* _Stored data_:
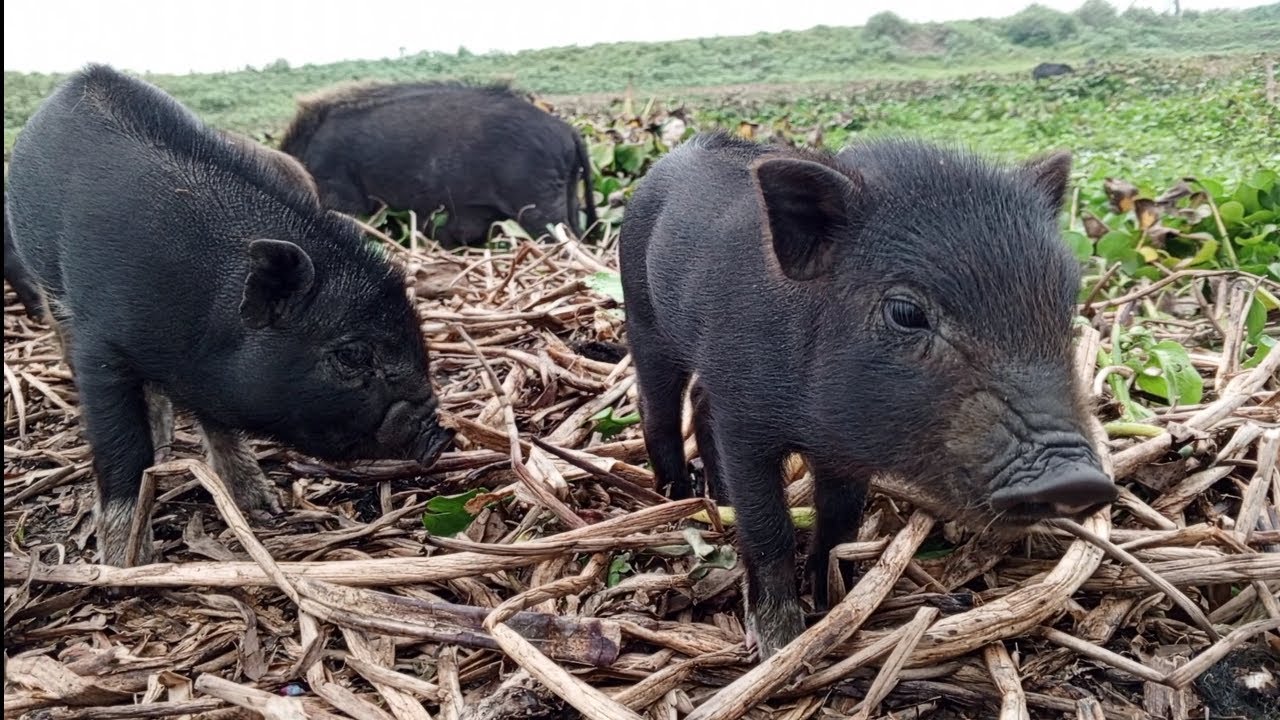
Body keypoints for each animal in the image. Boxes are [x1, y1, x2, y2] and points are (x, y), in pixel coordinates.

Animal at [6, 64, 455, 568]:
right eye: (353, 355)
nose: (441, 433)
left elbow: (219, 424)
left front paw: (265, 509)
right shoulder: (99, 347)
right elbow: (123, 447)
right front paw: (126, 565)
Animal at [619, 131, 1118, 658]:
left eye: (1066, 310)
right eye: (905, 313)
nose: (1077, 478)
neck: (810, 420)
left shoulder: (845, 450)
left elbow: (842, 522)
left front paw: (833, 604)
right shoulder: (744, 423)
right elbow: (768, 528)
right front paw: (779, 645)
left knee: (699, 398)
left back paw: (715, 497)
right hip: (642, 316)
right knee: (657, 407)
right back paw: (675, 497)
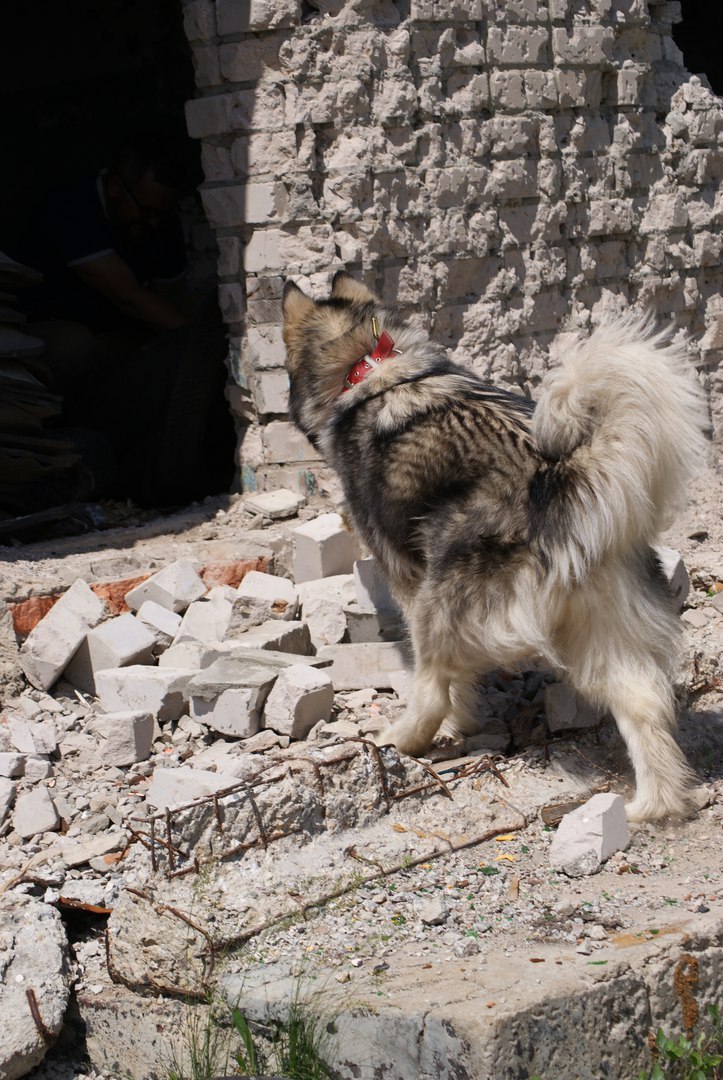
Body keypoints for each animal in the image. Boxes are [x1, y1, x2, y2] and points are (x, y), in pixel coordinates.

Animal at [280, 270, 704, 816]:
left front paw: (455, 726)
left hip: (438, 605)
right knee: (646, 707)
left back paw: (400, 740)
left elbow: (452, 688)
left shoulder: (404, 574)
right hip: (608, 631)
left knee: (431, 689)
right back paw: (653, 807)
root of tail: (565, 484)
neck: (369, 364)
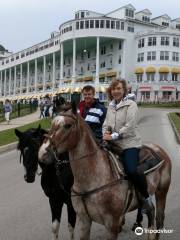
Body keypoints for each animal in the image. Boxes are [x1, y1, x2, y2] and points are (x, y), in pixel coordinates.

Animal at [39, 105, 172, 240]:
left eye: (67, 125)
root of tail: (157, 149)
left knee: (158, 218)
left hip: (162, 192)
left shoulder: (111, 225)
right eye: (52, 123)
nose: (44, 153)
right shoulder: (84, 220)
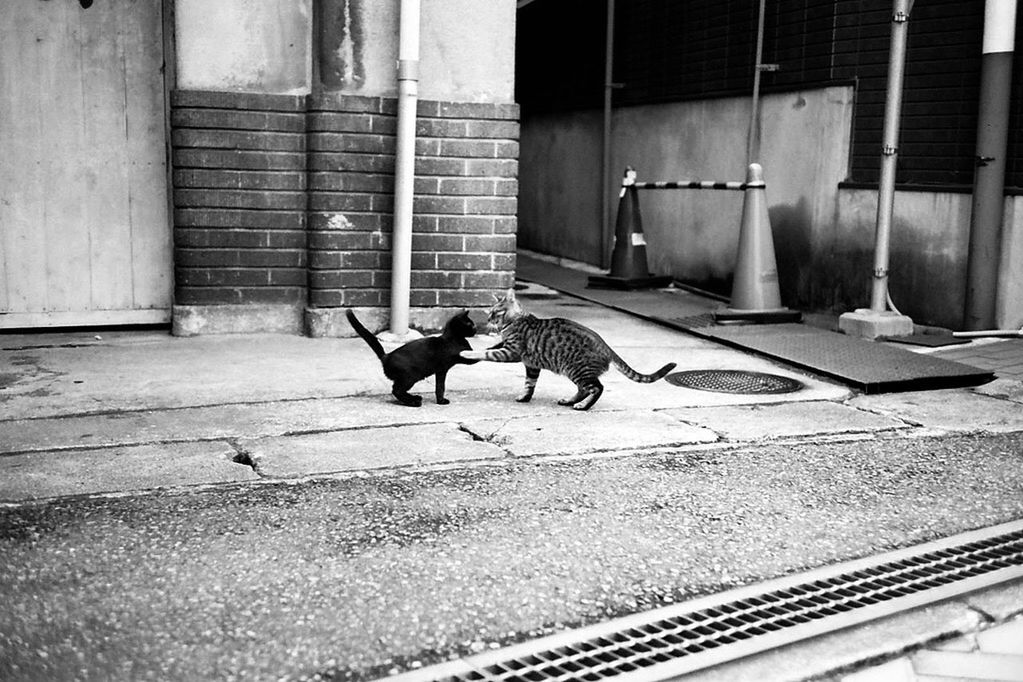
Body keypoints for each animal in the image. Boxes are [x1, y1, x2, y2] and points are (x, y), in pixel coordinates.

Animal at [345, 312, 480, 408]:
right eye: (471, 324)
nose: (476, 328)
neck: (452, 338)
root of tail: (386, 356)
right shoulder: (462, 358)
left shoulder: (441, 371)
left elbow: (440, 387)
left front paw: (440, 400)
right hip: (410, 377)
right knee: (396, 390)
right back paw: (414, 402)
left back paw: (414, 398)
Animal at [460, 290, 675, 411]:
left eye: (495, 312)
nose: (488, 320)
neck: (516, 320)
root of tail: (607, 347)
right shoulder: (531, 365)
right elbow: (529, 384)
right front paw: (525, 397)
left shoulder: (511, 352)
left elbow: (486, 353)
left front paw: (466, 353)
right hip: (575, 372)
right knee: (583, 389)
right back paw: (569, 400)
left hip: (578, 370)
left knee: (597, 388)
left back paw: (582, 406)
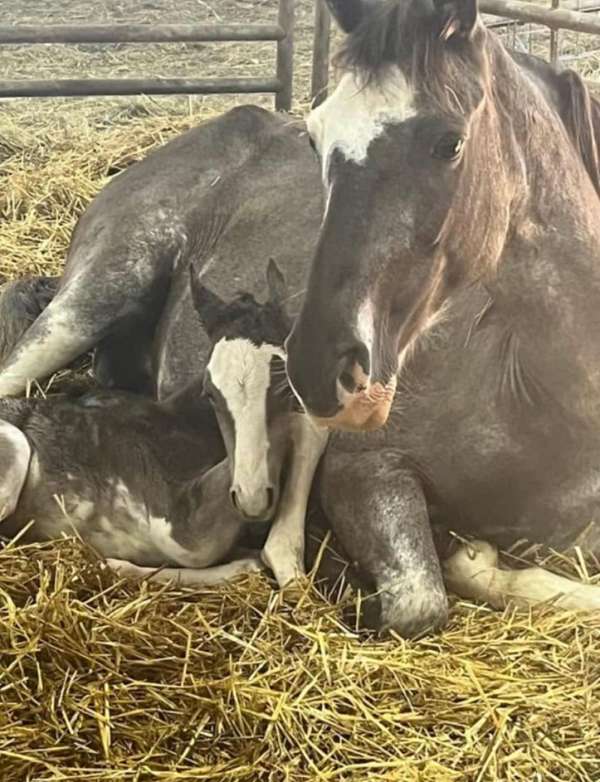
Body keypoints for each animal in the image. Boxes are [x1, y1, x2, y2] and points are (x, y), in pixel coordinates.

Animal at [284, 0, 600, 633]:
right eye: (313, 136)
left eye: (449, 143)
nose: (316, 368)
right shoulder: (363, 468)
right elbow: (421, 602)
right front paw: (474, 559)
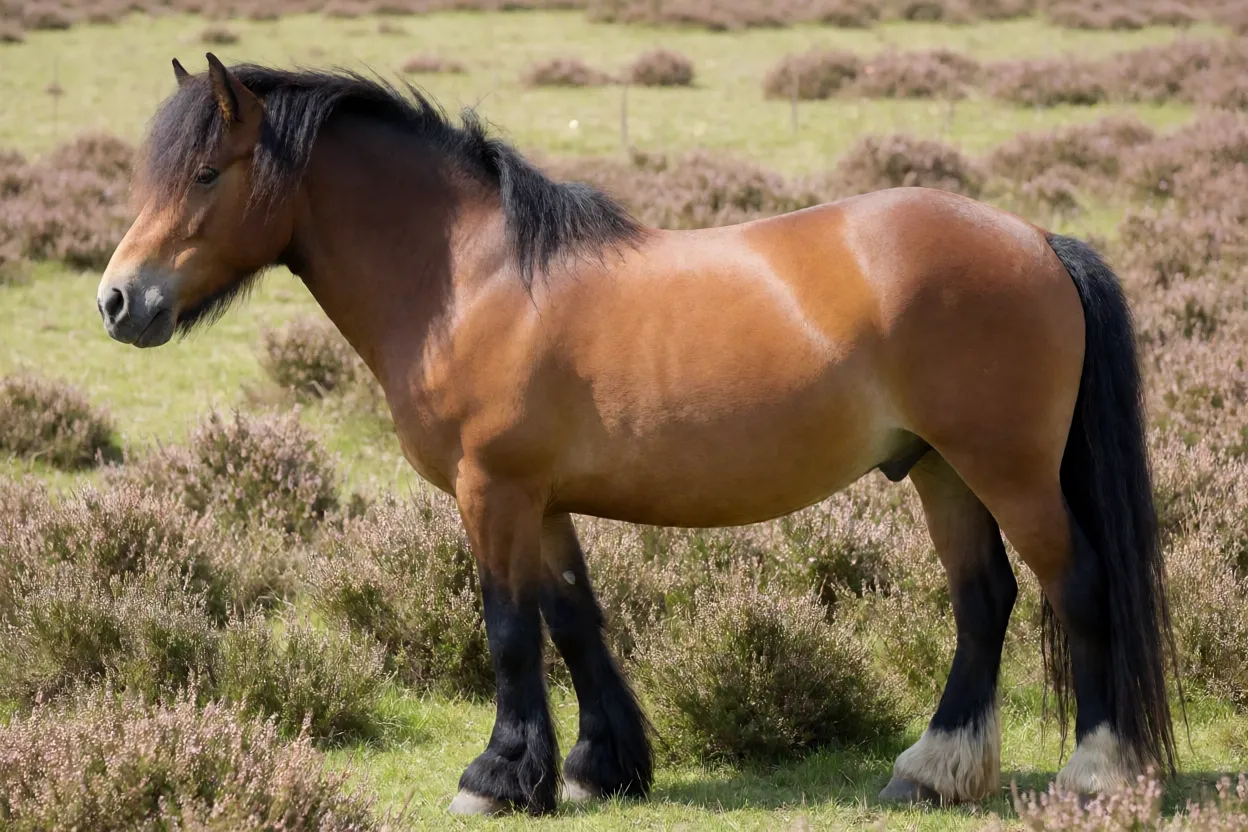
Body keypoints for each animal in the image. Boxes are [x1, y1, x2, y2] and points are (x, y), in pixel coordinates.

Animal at [96, 54, 1178, 815]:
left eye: (205, 172)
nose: (119, 301)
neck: (471, 278)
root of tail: (1037, 241)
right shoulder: (540, 500)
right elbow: (574, 619)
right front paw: (594, 765)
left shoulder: (491, 491)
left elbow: (508, 629)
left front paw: (498, 775)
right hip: (941, 470)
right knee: (983, 600)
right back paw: (931, 769)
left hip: (1008, 470)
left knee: (1077, 587)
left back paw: (1092, 773)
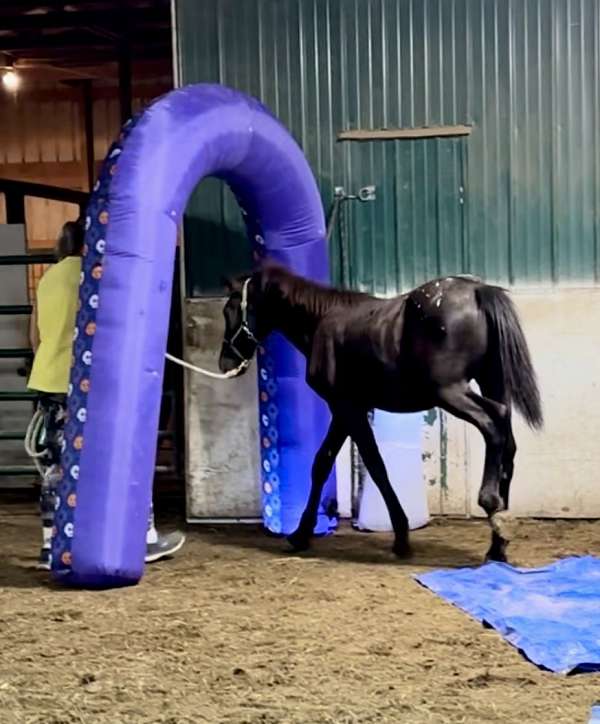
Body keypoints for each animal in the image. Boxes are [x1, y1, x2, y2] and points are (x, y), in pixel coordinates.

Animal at [220, 264, 544, 564]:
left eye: (230, 309)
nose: (225, 363)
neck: (322, 321)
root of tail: (477, 291)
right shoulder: (347, 411)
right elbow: (322, 463)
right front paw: (300, 535)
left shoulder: (346, 408)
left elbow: (375, 466)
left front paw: (401, 538)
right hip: (492, 383)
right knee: (507, 442)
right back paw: (498, 542)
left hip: (451, 392)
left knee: (493, 423)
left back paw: (490, 505)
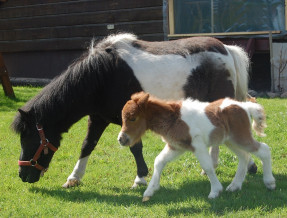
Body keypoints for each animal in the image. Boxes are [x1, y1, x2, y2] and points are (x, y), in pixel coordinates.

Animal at [11, 32, 254, 187]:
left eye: (30, 139)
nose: (23, 175)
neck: (102, 77)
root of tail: (225, 49)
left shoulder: (130, 119)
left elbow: (135, 148)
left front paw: (140, 178)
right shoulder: (97, 118)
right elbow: (87, 145)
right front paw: (74, 177)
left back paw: (248, 165)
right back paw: (211, 166)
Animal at [117, 91, 276, 201]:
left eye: (133, 118)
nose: (121, 139)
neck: (173, 119)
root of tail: (245, 106)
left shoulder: (197, 145)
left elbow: (207, 166)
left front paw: (215, 191)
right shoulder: (176, 147)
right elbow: (159, 161)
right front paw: (150, 191)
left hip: (241, 137)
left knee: (264, 150)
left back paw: (270, 183)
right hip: (230, 140)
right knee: (244, 156)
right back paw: (234, 186)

* _Exercise goal_:
The answer should be an exact restatement of every entry, with the pictures omitted.

* _Reply_:
Body keypoints for each animal in the image. Boxes are [x1, y1, x2, y2] and points are (x, y), in pixel coordinates.

Animal at [6, 64, 455, 568]:
right eye: (353, 355)
nose: (441, 433)
left elbow: (219, 424)
left front paw: (265, 509)
right shoulder: (99, 347)
right elbow: (123, 447)
right front paw: (126, 565)
Animal at [619, 131, 1118, 658]:
left eye: (1066, 310)
right eye: (905, 313)
nose: (1077, 478)
neck: (810, 420)
left shoulder: (845, 450)
left elbow: (842, 522)
left front paw: (833, 604)
right shoulder: (744, 423)
right elbow: (768, 528)
right front paw: (779, 645)
left knee: (699, 398)
left back paw: (715, 497)
right hip: (642, 316)
right knee: (657, 407)
right back paw: (675, 497)
Body keypoints for each animal in the image. Boxes are [x1, y1, x2, y2] and points are (x, y), in pixel coordinates.

Animal at [280, 270, 704, 816]:
left front paw: (455, 726)
left hip: (438, 605)
right knee: (646, 707)
left back paw: (400, 740)
left elbow: (452, 688)
left shoulder: (404, 574)
right hip: (608, 631)
left knee: (431, 689)
right back paw: (653, 807)
root of tail: (565, 484)
neck: (369, 364)
Body keypoints for each animal in the image. Boxes are [x1, y1, x2, y2] and points are (x, y), in pixel coordinates.

Animal at [39, 105, 172, 240]:
left eye: (67, 125)
root of tail: (157, 149)
left knee: (158, 218)
left hip: (162, 192)
left shoulder: (111, 225)
right eye: (52, 123)
nose: (44, 153)
right shoulder: (84, 220)
Body keypoints for each animal in the image. Boxes are [x1, y1, x2, y2] and points are (x, y), in pixel coordinates.

Animal at [345, 312, 480, 408]:
right eye: (471, 324)
nose: (476, 328)
neck: (452, 338)
root of tail: (386, 356)
right shoulder: (462, 358)
left shoulder: (441, 371)
left elbow: (440, 387)
left front paw: (440, 400)
right hip: (410, 377)
right knee: (396, 390)
right back paw: (414, 402)
left back paw: (414, 398)
Animal at [460, 290, 675, 411]:
left eye: (495, 312)
nose: (488, 320)
neck: (516, 320)
root of tail: (607, 347)
right shoulder: (531, 365)
right elbow: (529, 384)
right front paw: (525, 397)
left shoulder: (511, 352)
left elbow: (486, 353)
left front paw: (466, 353)
right hip: (575, 372)
right knee: (583, 389)
right back paw: (569, 400)
left hip: (578, 370)
left knee: (597, 388)
left back paw: (582, 406)
Body keypoints for each animal in the image. Boxes are [x1, y1, x2, y2] and points are (x, y), in pixel coordinates.

Animal at [284, 0, 600, 633]:
right eye: (313, 136)
left eye: (449, 143)
nose: (316, 368)
right shoulder: (363, 468)
right elbow: (421, 602)
right front paw: (474, 559)
Body keypoints for each animal in the image. Boxes are [x1, y1, x2, y2] and points are (x, y), in pixel coordinates.

Animal at [96, 54, 1178, 815]:
left eye: (205, 172)
nose: (119, 301)
neck: (471, 278)
root of tail: (1037, 241)
right shoulder: (540, 500)
right elbow: (574, 619)
right front paw: (594, 765)
left shoulder: (491, 491)
left elbow: (508, 629)
left front paw: (498, 775)
right hip: (941, 470)
right knee: (983, 600)
right back paw: (931, 769)
left hip: (1008, 470)
left knee: (1077, 587)
left back paw: (1092, 773)
Body keypoints for each animal in the image. Boxes are [x1, y1, x2, y2] and points are (x, y), in pixel coordinates.

Animal at [220, 264, 544, 564]:
left eye: (230, 309)
nose: (225, 363)
neck: (322, 321)
root of tail: (477, 291)
right shoulder: (347, 411)
right elbow: (322, 463)
right front paw: (300, 535)
left shoulder: (346, 408)
left elbow: (375, 466)
left front paw: (401, 538)
right hip: (492, 383)
right knee: (507, 442)
right back paw: (498, 542)
left hip: (451, 392)
left knee: (493, 423)
left back paw: (490, 505)
Body keypoints for each animal in the image. Boxes are [x1, y1, x2, y2] and points are (x, y), in pixel coordinates.

Animal at [11, 32, 254, 187]:
left eye: (30, 139)
nose: (23, 175)
neck: (102, 77)
root of tail: (225, 49)
left shoulder: (130, 119)
left elbow: (135, 148)
left front paw: (140, 178)
right shoulder: (97, 118)
right elbow: (87, 145)
right front paw: (74, 177)
left back paw: (248, 165)
right back paw: (211, 166)
Animal at [117, 91, 276, 201]:
left eye: (133, 118)
nose: (121, 139)
neck: (173, 119)
root of tail: (245, 106)
left shoulder: (197, 145)
left elbow: (207, 166)
left front paw: (215, 191)
right shoulder: (176, 147)
right elbow: (159, 161)
right front paw: (150, 191)
left hip: (241, 137)
left knee: (264, 150)
left back paw: (270, 183)
right hip: (230, 140)
right knee: (244, 156)
right back paw: (234, 186)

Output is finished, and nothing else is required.